Indicaciones
Continúa el pasaje bíblico sobre la mujer samaritana a partir de su última frase.

Fragmento seleccionado
——————————

Jn 4, 5-42: Jesús en Samaría - La mujer samaritana

Texto Bíblico

5 Llegó Jesús a una ciudad de Samaría llamada Sicar, cerca del campo que dio Jacob a su hijo José;6 allí estaba el pozo de Jacob. Jesús, cansado del camino, estaba allí sentado junto al pozo. Era hacia la hora sexta.7 Llega una mujer de Samaría a sacar agua, y Jesús le dice: «Dame de beber».8 Sus discípulos se habían ido al pueblo a comprar comida. La samaritana le dice:9 «¿Cómo tú, siendo judío, me pides de beber a mí, que soy samaritana?» (porque los judíos no se tratan con los samaritanos).10 Jesús le contestó: «Si conocieras el don de Dios y quién es el que te dice “dame de beber”, le pedirías tú, y él te daría agua viva».11 La mujer le dice: «Señor, si no tienes cubo, y el pozo es hondo, ¿de dónde sacas el agua viva?;12 ¿eres tú más que nuestro padre Jacob, que nos dio este pozo, y de él bebieron él y sus hijos y sus ganados?».13 Jesús le contestó: «El que bebe de esta agua vuelve a tener sed;14 pero el que beba del agua que yo le daré nunca más tendrá sed: el agua que yo le daré se convertirá dentro de él en un surtidor de agua que salta hasta la vida eterna».15 La mujer le dice: «Señor, dame esa agua: así no tendré más sed, ni tendré que venir aquí a sacarla».16 Él le dice: «Anda, llama a tu marido y vuelve».17 La mujer le contesta: «No tengo marido». Jesús le dice: «Tienes razón, que no tienes marido:18 has tenido ya cinco, y el de ahora no es tu marido. En eso has dicho la verdad».19 La mujer le dice: «Señor, veo que tú eres un profeta.20 Nuestros padres dieron culto en este monte, y vosotros decís que el sitio donde se debe dar culto está en Jerusalén».21 Jesús le dice: «Créeme, mujer: se acerca la hora en que ni en este monte ni en Jerusalén adoraréis al Padre.22 Vosotros adoráis a uno que no conocéis; nosotros adoramos a uno que conocemos, porque la salvación viene de los judíos.23 Pero se acerca la hora, ya está aquí, en que los verdaderos adoradores adorarán al Padre en espíritu y verdad, porque el Padre desea que lo adoren así.24 Dios es espíritu, y los que lo adoran deben hacerlo en espíritu y verdad».25 La mujer le dice: «Sé que va a venir el Mesías, el Cristo; cuando venga, él nos lo dirá todo».26 Jesús le dice: «Soy yo, el que habla contigo».

——————————

Entradas proporcionadas
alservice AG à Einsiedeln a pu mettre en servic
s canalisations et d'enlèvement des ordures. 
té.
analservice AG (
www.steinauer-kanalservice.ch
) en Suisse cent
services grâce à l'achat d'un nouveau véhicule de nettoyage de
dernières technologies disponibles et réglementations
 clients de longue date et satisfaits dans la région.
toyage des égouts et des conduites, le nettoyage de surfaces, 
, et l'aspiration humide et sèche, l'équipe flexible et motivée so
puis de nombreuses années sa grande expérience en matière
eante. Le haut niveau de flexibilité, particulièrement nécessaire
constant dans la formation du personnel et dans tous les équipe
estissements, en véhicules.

——————————

Respuesta
27 En esto llegaron sus discípulos y se extrañaban de que estuviera hablando con una mujer, aunque ninguno le dijo: «¿Qué le preguntas o de qué le hablas?».28 La mujer entonces dejó su cántaro, se fue al pueblo y dijo a la gente:29 «Venid a ver un hombre que me ha dicho todo lo que he hecho; ¿será este el Mesías?».30 Salieron del pueblo y se pusieron en camino adonde estaba él.31 Mientras tanto sus discípulos le insistían: «Maestro, come».32 Él les dijo: «Yo tengo un alimento que vosotros no conocéis».33 Los discípulos comentaban entre ellos: «¿Le habrá traído alguien de comer?».34 Jesús les dice: «Mi alimento es hacer la voluntad del que me envió y llevar a término su obra.35 ¿No decís vosotros que faltan todavía cuatro meses para la cosecha? Yo os digo esto: Levantad los ojos y contemplad los campos, que están ya dorados para la siega;36 el segador ya está recibiendo salario y almacenando fruto para la vida eterna: y así, se alegran lo mismo sembrador y segador.37 Con todo, tiene razón el proverbio: Uno siembra y otro siega.38 Yo os envié a segar lo que no habéis trabajado. Otros trabajaron y vosotros entrasteis en el fruto de sus trabajos».
39 En aquel pueblo muchos samaritanos creyeron en él por el testimonio que había dado la mujer: «Me ha dicho todo lo que he hecho».40 Así, cuando llegaron a verlo los samaritanos, le rogaban que se quedara con ellos. Y se quedó allí dos días.41 Todavía creyeron muchos más por su predicación,42 y decían a la mujer: «Ya no creemos por lo que tú dices; nosotros mismos lo hemos oído y sabemos que él es de verdad el Salvador del mundo».

Sagrada Biblia, Versión oficial de la Conferencia Episcopal Española (2012)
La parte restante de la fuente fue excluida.